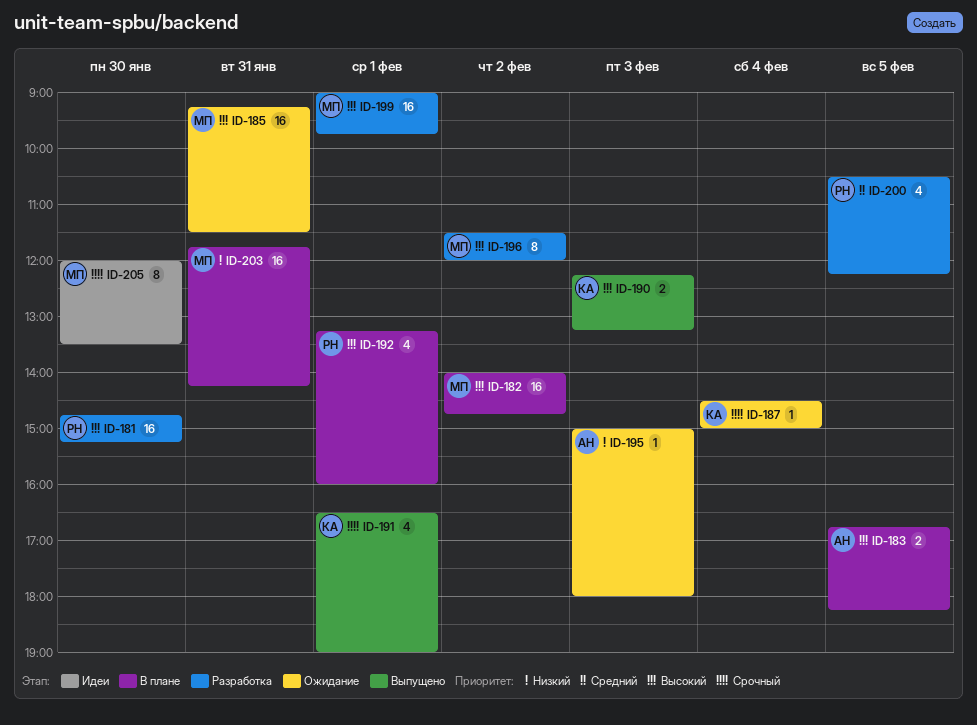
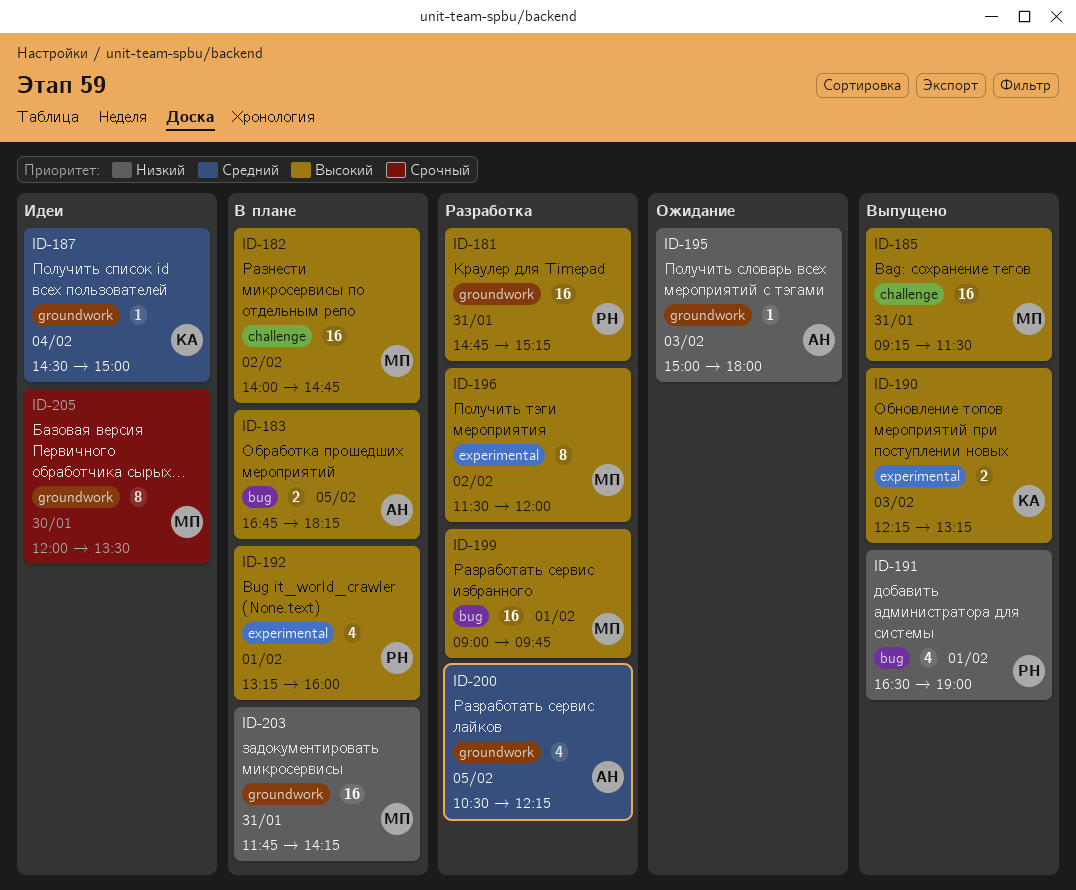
ID-181, day: Jan 30 -> Jan 31
ID-185, status: Ожидание -> Выпущено
ID-187, status: Ожидание -> Идеи
ID-187, priority: Срочный -> Средний
ID-191, owner: КА -> РН
ID-191, priority: Срочный -> Низкий
ID-200, owner: РН -> АН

·····

§ Required action
Please restate word for word only the lines running from the line that contains "ID-185, status: Ожидание -> Выпущено" to the final line of the listing above.

§ Result of this exercise
ID-185, status: Ожидание -> Выпущено
ID-187, status: Ожидание -> Идеи
ID-187, priority: Срочный -> Средний
ID-191, owner: КА -> РН
ID-191, priority: Срочный -> Низкий
ID-200, owner: РН -> АН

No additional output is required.